Activity: Without the pictures, reproduce the records that follow exactly.

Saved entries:
------------------------------------------------

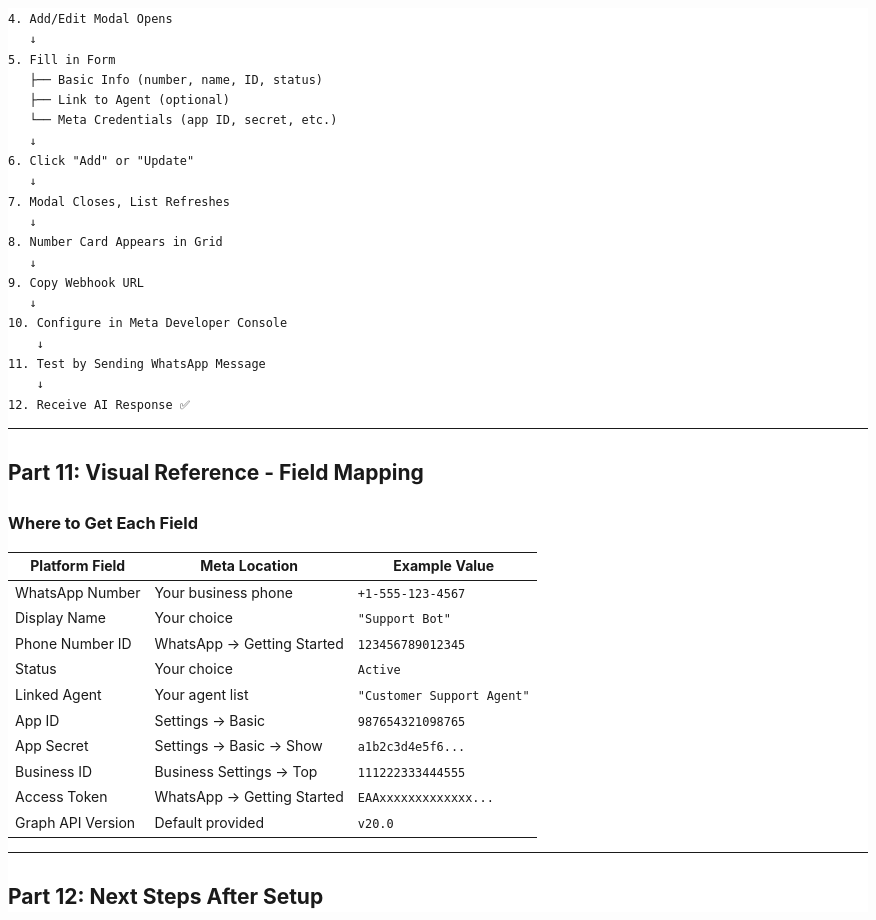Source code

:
 ```
4. Add/Edit Modal Opens
   ↓
5. Fill in Form
   ├── Basic Info (number, name, ID, status)
   ├── Link to Agent (optional)
   └── Meta Credentials (app ID, secret, etc.)
   ↓
6. Click "Add" or "Update"
   ↓
7. Modal Closes, List Refreshes
   ↓
8. Number Card Appears in Grid
   ↓
9. Copy Webhook URL
   ↓
10. Configure in Meta Developer Console
    ↓
11. Test by Sending WhatsApp Message
    ↓
12. Receive AI Response ✅
```

---

## Part 11: Visual Reference - Field Mapping

### Where to Get Each Field

| Platform Field | Meta Location | Example Value |
|----------------|---------------|---------------|
| WhatsApp Number | Your business phone | `+1-555-123-4567` |
| Display Name | Your choice | `"Support Bot"` |
| Phone Number ID | WhatsApp → Getting Started | `123456789012345` |
| Status | Your choice | `Active` |
| Linked Agent | Your agent list | `"Customer Support Agent"` |
| App ID | Settings → Basic | `987654321098765` |
| App Secret | Settings → Basic → Show | `a1b2c3d4e5f6...` |
| Business ID | Business Settings → Top | `111222333444555` |
| Access Token | WhatsApp → Getting Started | `EAAxxxxxxxxxxxxx...` |
| Graph API Version | Default provided | `v20.0` |

---

## Part 12: Next Steps After Setup
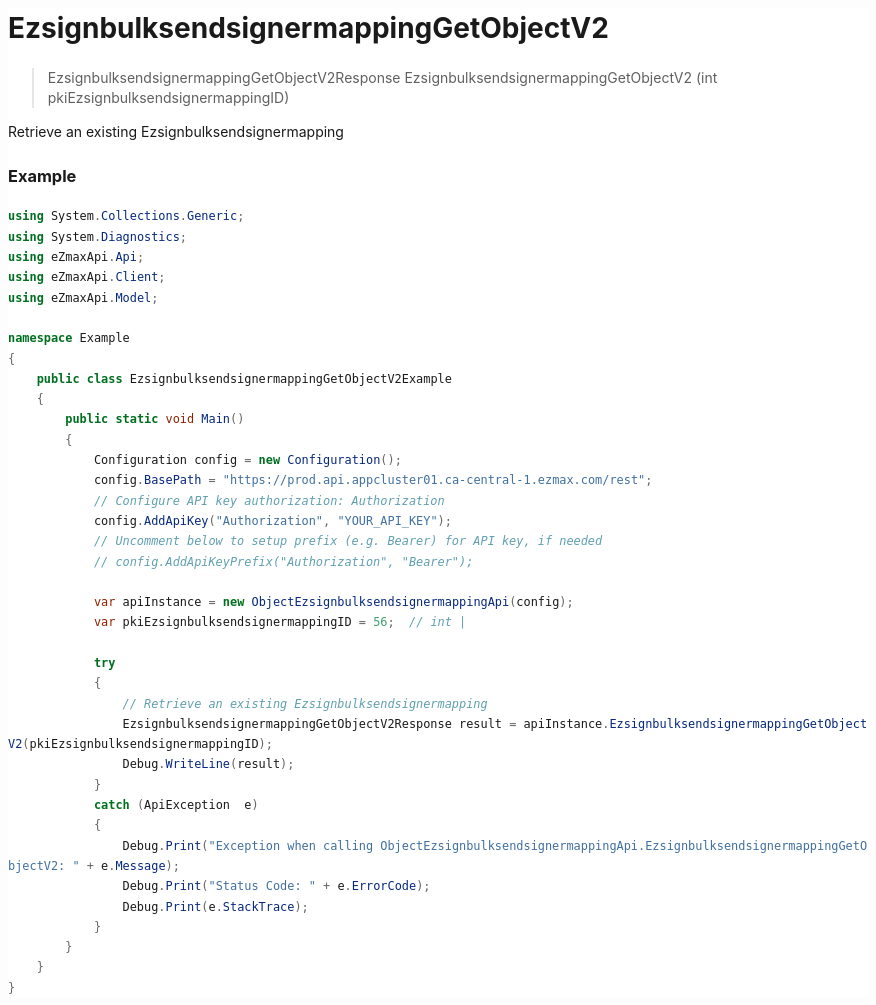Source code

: <a id="ezsignbulksendsignermappinggetobjectv2"></a>
# **EzsignbulksendsignermappingGetObjectV2**
> EzsignbulksendsignermappingGetObjectV2Response EzsignbulksendsignermappingGetObjectV2 (int pkiEzsignbulksendsignermappingID)

Retrieve an existing Ezsignbulksendsignermapping

### Example
```csharp
using System.Collections.Generic;
using System.Diagnostics;
using eZmaxApi.Api;
using eZmaxApi.Client;
using eZmaxApi.Model;

namespace Example
{
    public class EzsignbulksendsignermappingGetObjectV2Example
    {
        public static void Main()
        {
            Configuration config = new Configuration();
            config.BasePath = "https://prod.api.appcluster01.ca-central-1.ezmax.com/rest";
            // Configure API key authorization: Authorization
            config.AddApiKey("Authorization", "YOUR_API_KEY");
            // Uncomment below to setup prefix (e.g. Bearer) for API key, if needed
            // config.AddApiKeyPrefix("Authorization", "Bearer");

            var apiInstance = new ObjectEzsignbulksendsignermappingApi(config);
            var pkiEzsignbulksendsignermappingID = 56;  // int | 

            try
            {
                // Retrieve an existing Ezsignbulksendsignermapping
                EzsignbulksendsignermappingGetObjectV2Response result = apiInstance.EzsignbulksendsignermappingGetObjectV2(pkiEzsignbulksendsignermappingID);
                Debug.WriteLine(result);
            }
            catch (ApiException  e)
            {
                Debug.Print("Exception when calling ObjectEzsignbulksendsignermappingApi.EzsignbulksendsignermappingGetObjectV2: " + e.Message);
                Debug.Print("Status Code: " + e.ErrorCode);
                Debug.Print(e.StackTrace);
            }
        }
    }
}
```
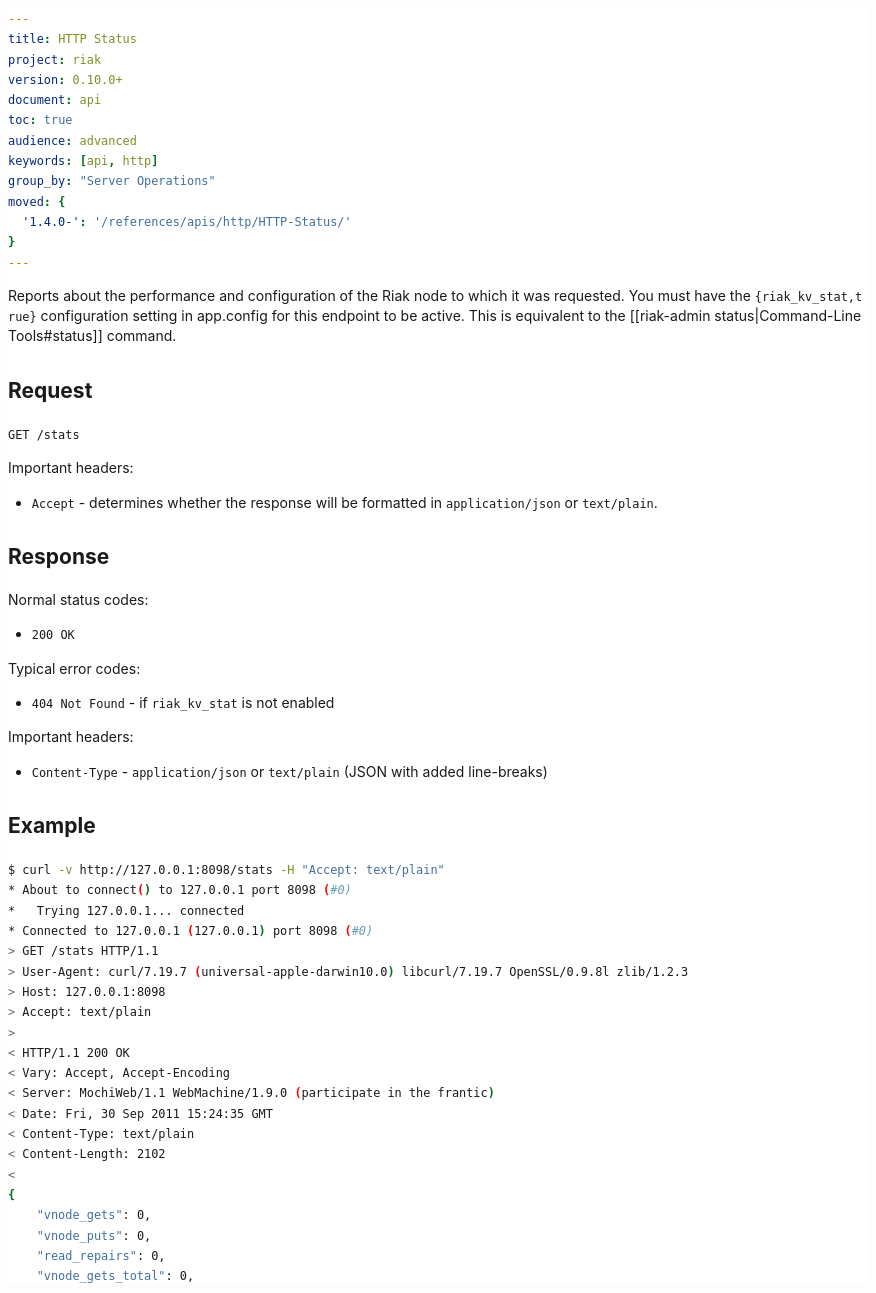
 ```yaml
---
title: HTTP Status
project: riak
version: 0.10.0+
document: api
toc: true
audience: advanced
keywords: [api, http]
group_by: "Server Operations"
moved: {
  '1.4.0-': '/references/apis/http/HTTP-Status/'
}
---
```


Reports about the performance and configuration of the Riak node to which it was requested. You must have the `{riak_kv_stat,true}` configuration setting in app.config for this endpoint to be active. This is equivalent to the [[riak-admin status|Command-Line Tools#status]] command.

## Request

```bash
GET /stats
```

Important headers:

* `Accept` - determines whether the response will be formatted in `application/json` or `text/plain`.

## Response

Normal status codes:
* `200 OK`

Typical error codes:
* `404 Not Found` - if `riak_kv_stat` is not enabled

Important headers:
* `Content-Type` - `application/json` or `text/plain` (JSON with added line-breaks)

## Example

```bash
$ curl -v http://127.0.0.1:8098/stats -H "Accept: text/plain"
* About to connect() to 127.0.0.1 port 8098 (#0)
*   Trying 127.0.0.1... connected
* Connected to 127.0.0.1 (127.0.0.1) port 8098 (#0)
> GET /stats HTTP/1.1
> User-Agent: curl/7.19.7 (universal-apple-darwin10.0) libcurl/7.19.7 OpenSSL/0.9.8l zlib/1.2.3
> Host: 127.0.0.1:8098
> Accept: text/plain
>
< HTTP/1.1 200 OK
< Vary: Accept, Accept-Encoding
< Server: MochiWeb/1.1 WebMachine/1.9.0 (participate in the frantic)
< Date: Fri, 30 Sep 2011 15:24:35 GMT
< Content-Type: text/plain
< Content-Length: 2102
<
{
    "vnode_gets": 0,
    "vnode_puts": 0,
    "read_repairs": 0,
    "vnode_gets_total": 0,
```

------------------------------------------------

Task response:
Source code

:
 ```
4. Add/Edit Modal Opens
   ↓
5. Fill in Form
   ├── Basic Info (number, name, ID, status)
   ├── Link to Agent (optional)
   └── Meta Credentials (app ID, secret, etc.)
   ↓
6. Click "Add" or "Update"
   ↓
7. Modal Closes, List Refreshes
   ↓
8. Number Card Appears in Grid
   ↓
9. Copy Webhook URL
   ↓
10. Configure in Meta Developer Console
    ↓
11. Test by Sending WhatsApp Message
    ↓
12. Receive AI Response ✅
```

---

## Part 11: Visual Reference - Field Mapping

### Where to Get Each Field

| Platform Field | Meta Location | Example Value |
|----------------|---------------|---------------|
| WhatsApp Number | Your business phone | `+1-555-123-4567` |
| Display Name | Your choice | `"Support Bot"` |
| Phone Number ID | WhatsApp → Getting Started | `123456789012345` |
| Status | Your choice | `Active` |
| Linked Agent | Your agent list | `"Customer Support Agent"` |
| App ID | Settings → Basic | `987654321098765` |
| App Secret | Settings → Basic → Show | `a1b2c3d4e5f6...` |
| Business ID | Business Settings → Top | `111222333444555` |
| Access Token | WhatsApp → Getting Started | `EAAxxxxxxxxxxxxx...` |
| Graph API Version | Default provided | `v20.0` |

---

## Part 12: Next Steps After Setup
Source code

: <a id="ezsignbulksendsignermappinggetobjectv2"></a>
# **EzsignbulksendsignermappingGetObjectV2**
> EzsignbulksendsignermappingGetObjectV2Response EzsignbulksendsignermappingGetObjectV2 (int pkiEzsignbulksendsignermappingID)

Retrieve an existing Ezsignbulksendsignermapping

### Example
```csharp
using System.Collections.Generic;
using System.Diagnostics;
using eZmaxApi.Api;
using eZmaxApi.Client;
using eZmaxApi.Model;

namespace Example
{
    public class EzsignbulksendsignermappingGetObjectV2Example
    {
        public static void Main()
        {
            Configuration config = new Configuration();
            config.BasePath = "https://prod.api.appcluster01.ca-central-1.ezmax.com/rest";
            // Configure API key authorization: Authorization
            config.AddApiKey("Authorization", "YOUR_API_KEY");
            // Uncomment below to setup prefix (e.g. Bearer) for API key, if needed
            // config.AddApiKeyPrefix("Authorization", "Bearer");

            var apiInstance = new ObjectEzsignbulksendsignermappingApi(config);
            var pkiEzsignbulksendsignermappingID = 56;  // int | 

            try
            {
                // Retrieve an existing Ezsignbulksendsignermapping
                EzsignbulksendsignermappingGetObjectV2Response result = apiInstance.EzsignbulksendsignermappingGetObjectV2(pkiEzsignbulksendsignermappingID);
                Debug.WriteLine(result);
            }
            catch (ApiException  e)
            {
                Debug.Print("Exception when calling ObjectEzsignbulksendsignermappingApi.EzsignbulksendsignermappingGetObjectV2: " + e.Message);
                Debug.Print("Status Code: " + e.ErrorCode);
                Debug.Print(e.StackTrace);
            }
        }
    }
}
```
 ```yaml
---
title: HTTP Status
project: riak
version: 0.10.0+
document: api
toc: true
audience: advanced
keywords: [api, http]
group_by: "Server Operations"
moved: {
  '1.4.0-': '/references/apis/http/HTTP-Status/'
}
---
```


Reports about the performance and configuration of the Riak node to which it was requested. You must have the `{riak_kv_stat,true}` configuration setting in app.config for this endpoint to be active. This is equivalent to the [[riak-admin status|Command-Line Tools#status]] command.

## Request

```bash
GET /stats
```

Important headers:

* `Accept` - determines whether the response will be formatted in `application/json` or `text/plain`.

## Response

Normal status codes:
* `200 OK`

Typical error codes:
* `404 Not Found` - if `riak_kv_stat` is not enabled

Important headers:
* `Content-Type` - `application/json` or `text/plain` (JSON with added line-breaks)

## Example

```bash
$ curl -v http://127.0.0.1:8098/stats -H "Accept: text/plain"
* About to connect() to 127.0.0.1 port 8098 (#0)
*   Trying 127.0.0.1... connected
* Connected to 127.0.0.1 (127.0.0.1) port 8098 (#0)
> GET /stats HTTP/1.1
> User-Agent: curl/7.19.7 (universal-apple-darwin10.0) libcurl/7.19.7 OpenSSL/0.9.8l zlib/1.2.3
> Host: 127.0.0.1:8098
> Accept: text/plain
>
< HTTP/1.1 200 OK
< Vary: Accept, Accept-Encoding
< Server: MochiWeb/1.1 WebMachine/1.9.0 (participate in the frantic)
< Date: Fri, 30 Sep 2011 15:24:35 GMT
< Content-Type: text/plain
< Content-Length: 2102
<
{
    "vnode_gets": 0,
    "vnode_puts": 0,
    "read_repairs": 0,
    "vnode_gets_total": 0,
```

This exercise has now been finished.